“CORPO & ALMA”: HISTÓRIAS MARCANTES NA TELA E NOS BASTIDORES.

Por Celso Sabadin. 

Com sua charmosa decadência, muita fumaça e corrupção, o submundo do boxe é uma das ambientações preferidas e mais apropriadas para um bom filme noir. E, dentro deste segmento, “Corpo e Alma” é um verdadeiro clássico. Todos os elementos tradicionais do chamado “filme de boxe” estão lá, desde o herói ambicioso que luta – literalmente – em busca de uma vida melhor e mais glamorosa que seus humildes pais, às mulheres fatais e destruidoras de lares, passando, é claro, pelas maracutaias milionárias que envolvem este esporte. Fama, glória, traições, sangue, destruição, carreiras perdidas… impossível resistir.

Guardadas as devidas proporções, “Corpo e Alma” começa a la “Cidadão Kane”, com uma bela panorâmica que vai buscar, dentro de seu quarto, o protagonista Charley Davis (John Garfield) acordando perturbado de um sono inquieto, na noite que precede sua grande luta pelo título mundial. Em desespero, ele sai pela noite em busca do perdão de sua mãe e de sua namorada, ambos negados, ao mesmo tempo em que ficamos sabendo que um certo Ben acabara de morrer. É um início impactante, uma aula de roteiro que joga várias perguntas sobre o público, dúvidas que só serão totalmente dirimidas ao final do filme, através do belo e longo flash-back (também a la “Cidadão Kane”) que se desenvolverá a seguir.

Se a trajetória tumultuada do boxeador é uma história envolvente, não menos arrebatadores são os acontecimentos – estes sim, reais – que se desenrolaram após o lançamento do filme. O roteirista Abraham Polonsky, os atores John Garfield, Anne Revere, Lloyd Gough, Canada Lee, Art Smith e Shimen Ruskin, o produtor Bob Roberts e o diretor de fotografia James Wong Howe (na foto, filmando uma cena auxiliado por patins) foram todos acusados de atividades comunistas no triste período do Macartismo, tendo cada um deles, em menor ou maior grau, suas carreiras prejudicadas.
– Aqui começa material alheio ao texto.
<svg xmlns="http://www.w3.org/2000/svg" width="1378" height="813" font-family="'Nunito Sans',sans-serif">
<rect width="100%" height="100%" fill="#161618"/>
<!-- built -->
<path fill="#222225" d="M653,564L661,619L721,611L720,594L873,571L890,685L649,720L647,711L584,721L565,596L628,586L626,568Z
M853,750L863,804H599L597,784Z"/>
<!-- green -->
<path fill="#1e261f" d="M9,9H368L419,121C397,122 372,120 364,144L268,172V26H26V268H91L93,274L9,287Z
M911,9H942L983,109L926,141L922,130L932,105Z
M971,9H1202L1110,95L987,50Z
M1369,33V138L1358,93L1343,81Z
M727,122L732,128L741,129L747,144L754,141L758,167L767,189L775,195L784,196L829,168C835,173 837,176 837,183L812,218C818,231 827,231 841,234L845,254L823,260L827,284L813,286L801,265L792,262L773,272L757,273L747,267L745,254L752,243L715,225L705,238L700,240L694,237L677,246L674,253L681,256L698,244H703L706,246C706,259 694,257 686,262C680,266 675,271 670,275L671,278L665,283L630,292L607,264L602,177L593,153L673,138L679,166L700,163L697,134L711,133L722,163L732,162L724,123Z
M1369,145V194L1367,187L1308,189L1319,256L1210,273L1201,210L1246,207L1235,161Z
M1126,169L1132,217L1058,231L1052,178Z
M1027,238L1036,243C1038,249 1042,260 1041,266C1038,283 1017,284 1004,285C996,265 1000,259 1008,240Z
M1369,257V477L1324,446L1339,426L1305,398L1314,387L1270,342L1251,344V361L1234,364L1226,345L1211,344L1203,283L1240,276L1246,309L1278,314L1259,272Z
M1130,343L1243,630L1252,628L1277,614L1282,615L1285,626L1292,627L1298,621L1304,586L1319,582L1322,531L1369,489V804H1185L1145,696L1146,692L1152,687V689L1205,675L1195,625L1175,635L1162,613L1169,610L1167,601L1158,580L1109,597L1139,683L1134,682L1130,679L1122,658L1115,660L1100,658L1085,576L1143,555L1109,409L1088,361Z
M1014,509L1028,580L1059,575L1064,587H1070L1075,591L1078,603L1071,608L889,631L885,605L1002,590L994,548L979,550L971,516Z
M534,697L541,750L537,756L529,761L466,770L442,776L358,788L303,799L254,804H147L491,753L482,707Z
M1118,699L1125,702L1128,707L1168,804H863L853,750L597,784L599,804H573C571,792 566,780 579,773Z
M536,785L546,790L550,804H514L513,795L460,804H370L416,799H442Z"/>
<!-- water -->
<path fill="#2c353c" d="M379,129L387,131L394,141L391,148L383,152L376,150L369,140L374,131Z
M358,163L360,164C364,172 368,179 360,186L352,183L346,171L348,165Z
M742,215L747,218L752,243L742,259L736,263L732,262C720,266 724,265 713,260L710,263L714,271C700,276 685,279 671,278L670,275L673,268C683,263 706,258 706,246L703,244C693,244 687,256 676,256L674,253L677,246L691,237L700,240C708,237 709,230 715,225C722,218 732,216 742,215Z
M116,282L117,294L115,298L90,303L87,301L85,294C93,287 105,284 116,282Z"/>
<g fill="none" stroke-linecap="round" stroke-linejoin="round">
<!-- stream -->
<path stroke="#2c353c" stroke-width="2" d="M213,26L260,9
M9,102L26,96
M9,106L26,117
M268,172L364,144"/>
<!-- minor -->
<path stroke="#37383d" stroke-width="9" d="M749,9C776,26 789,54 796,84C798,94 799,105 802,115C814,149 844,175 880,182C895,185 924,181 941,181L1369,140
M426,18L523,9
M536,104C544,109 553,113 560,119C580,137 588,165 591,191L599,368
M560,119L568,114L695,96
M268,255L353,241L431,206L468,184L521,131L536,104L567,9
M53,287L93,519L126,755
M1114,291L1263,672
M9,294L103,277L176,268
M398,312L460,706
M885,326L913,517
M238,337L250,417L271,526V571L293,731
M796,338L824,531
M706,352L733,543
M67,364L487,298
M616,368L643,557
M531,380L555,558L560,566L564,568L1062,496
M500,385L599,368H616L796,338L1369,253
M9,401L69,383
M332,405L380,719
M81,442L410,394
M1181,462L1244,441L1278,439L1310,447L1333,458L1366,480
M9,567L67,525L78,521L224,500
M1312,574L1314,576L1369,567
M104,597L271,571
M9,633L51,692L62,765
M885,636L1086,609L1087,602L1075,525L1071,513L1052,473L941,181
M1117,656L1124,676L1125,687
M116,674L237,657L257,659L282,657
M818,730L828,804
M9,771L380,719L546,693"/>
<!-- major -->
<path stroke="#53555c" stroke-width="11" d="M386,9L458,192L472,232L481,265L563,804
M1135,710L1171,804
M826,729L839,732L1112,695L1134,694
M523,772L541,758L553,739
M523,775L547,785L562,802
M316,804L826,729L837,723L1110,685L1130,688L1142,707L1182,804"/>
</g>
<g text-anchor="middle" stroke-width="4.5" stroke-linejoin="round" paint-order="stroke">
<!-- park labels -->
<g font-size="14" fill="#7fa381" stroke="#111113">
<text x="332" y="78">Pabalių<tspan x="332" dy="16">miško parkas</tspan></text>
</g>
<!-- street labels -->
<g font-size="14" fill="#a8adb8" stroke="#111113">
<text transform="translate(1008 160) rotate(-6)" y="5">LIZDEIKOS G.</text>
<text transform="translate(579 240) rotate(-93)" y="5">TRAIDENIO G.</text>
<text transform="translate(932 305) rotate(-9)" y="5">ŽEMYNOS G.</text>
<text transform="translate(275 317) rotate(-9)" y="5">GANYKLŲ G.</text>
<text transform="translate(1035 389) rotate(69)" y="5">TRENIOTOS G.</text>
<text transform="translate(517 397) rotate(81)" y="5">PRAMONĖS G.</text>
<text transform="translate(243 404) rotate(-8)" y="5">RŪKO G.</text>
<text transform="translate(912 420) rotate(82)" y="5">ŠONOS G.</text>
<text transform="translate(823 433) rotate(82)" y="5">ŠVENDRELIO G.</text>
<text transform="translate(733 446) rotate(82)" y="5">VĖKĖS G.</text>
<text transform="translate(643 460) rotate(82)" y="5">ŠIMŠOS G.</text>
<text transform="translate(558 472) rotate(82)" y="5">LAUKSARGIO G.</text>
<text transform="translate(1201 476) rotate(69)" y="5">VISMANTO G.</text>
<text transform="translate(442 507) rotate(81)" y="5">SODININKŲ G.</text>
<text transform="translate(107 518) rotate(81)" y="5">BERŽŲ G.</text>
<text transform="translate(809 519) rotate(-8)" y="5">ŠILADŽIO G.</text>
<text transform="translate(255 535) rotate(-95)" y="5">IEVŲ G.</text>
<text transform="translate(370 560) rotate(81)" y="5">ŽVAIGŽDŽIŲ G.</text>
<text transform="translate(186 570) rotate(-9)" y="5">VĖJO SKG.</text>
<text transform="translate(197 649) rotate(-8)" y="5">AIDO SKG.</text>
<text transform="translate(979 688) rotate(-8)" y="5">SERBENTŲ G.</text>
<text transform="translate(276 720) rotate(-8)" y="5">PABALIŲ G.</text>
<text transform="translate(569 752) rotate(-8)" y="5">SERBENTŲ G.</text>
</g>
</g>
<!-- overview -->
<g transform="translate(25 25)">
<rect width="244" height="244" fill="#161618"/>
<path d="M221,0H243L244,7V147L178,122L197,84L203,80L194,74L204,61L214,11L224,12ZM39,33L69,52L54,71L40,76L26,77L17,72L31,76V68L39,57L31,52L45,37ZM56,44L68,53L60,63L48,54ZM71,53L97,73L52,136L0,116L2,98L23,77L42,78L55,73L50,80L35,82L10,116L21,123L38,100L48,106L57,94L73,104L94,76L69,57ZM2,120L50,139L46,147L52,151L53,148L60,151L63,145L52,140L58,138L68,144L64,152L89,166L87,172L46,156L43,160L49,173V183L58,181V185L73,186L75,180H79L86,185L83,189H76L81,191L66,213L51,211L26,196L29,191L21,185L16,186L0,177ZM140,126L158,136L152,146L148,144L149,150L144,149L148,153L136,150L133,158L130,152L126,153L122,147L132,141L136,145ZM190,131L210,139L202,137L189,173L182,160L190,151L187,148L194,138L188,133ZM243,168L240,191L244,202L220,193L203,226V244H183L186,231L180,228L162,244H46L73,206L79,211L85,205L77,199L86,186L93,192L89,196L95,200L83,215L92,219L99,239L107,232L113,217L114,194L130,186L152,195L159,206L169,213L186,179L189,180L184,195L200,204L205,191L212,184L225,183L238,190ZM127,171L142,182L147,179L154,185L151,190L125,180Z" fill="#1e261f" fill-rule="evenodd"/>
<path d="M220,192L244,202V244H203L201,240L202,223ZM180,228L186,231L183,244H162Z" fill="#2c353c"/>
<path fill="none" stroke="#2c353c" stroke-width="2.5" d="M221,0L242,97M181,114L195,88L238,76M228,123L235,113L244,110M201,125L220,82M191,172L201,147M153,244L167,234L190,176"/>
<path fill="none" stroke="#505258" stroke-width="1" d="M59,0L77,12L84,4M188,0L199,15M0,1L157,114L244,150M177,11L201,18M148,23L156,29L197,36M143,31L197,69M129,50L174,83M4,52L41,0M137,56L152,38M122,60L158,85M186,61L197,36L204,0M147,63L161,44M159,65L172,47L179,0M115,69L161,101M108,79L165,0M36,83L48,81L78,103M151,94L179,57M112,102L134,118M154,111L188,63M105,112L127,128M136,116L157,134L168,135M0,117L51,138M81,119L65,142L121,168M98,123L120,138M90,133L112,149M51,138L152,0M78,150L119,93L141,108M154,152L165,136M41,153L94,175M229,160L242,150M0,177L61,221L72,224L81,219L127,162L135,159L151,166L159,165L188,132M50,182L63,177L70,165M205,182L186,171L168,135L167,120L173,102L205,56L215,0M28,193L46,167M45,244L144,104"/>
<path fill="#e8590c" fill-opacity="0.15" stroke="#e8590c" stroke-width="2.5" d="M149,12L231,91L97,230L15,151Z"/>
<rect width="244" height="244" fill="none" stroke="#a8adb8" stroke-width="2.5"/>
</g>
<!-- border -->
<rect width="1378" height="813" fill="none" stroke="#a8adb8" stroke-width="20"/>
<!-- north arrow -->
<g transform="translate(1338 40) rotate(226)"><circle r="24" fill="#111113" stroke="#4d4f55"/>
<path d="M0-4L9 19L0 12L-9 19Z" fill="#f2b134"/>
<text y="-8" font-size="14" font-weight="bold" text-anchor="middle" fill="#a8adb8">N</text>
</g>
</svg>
Já o diretor Robert Rossen safou-se das acusações, delatando vários nomes.

Se por um lado “Corpo e Alma” foi uma maldição para estes profissionais, por outro vários membros da equipe acabaram transformando-se em diretores de cinema: os atores William Conrad, Sid Melton, George Tyne e Joseph Pevney, o roteirista Polonsky, o diretor de fotografia James Wong Howe, os montadores Robert Parrish, Francis D. Lyon e Gunther von Fritsch, o diretor de arte Nathan Juran, o assistente de direção Robert Aldrich  e o supervisor de roteiro Don Weis.

Vencedor do Oscar de Montagem, “Corpo e Alma” é tido como uma das maiores – senão a maior – influências recebidas por Martin Scorsese para o seu “Touro Indomável”.

CORPO E ALMA (Body and Soul, 1947, 104 min.) De Robert Rossen. Com John Garfield, Lilli Palmer e Hazel Brooks.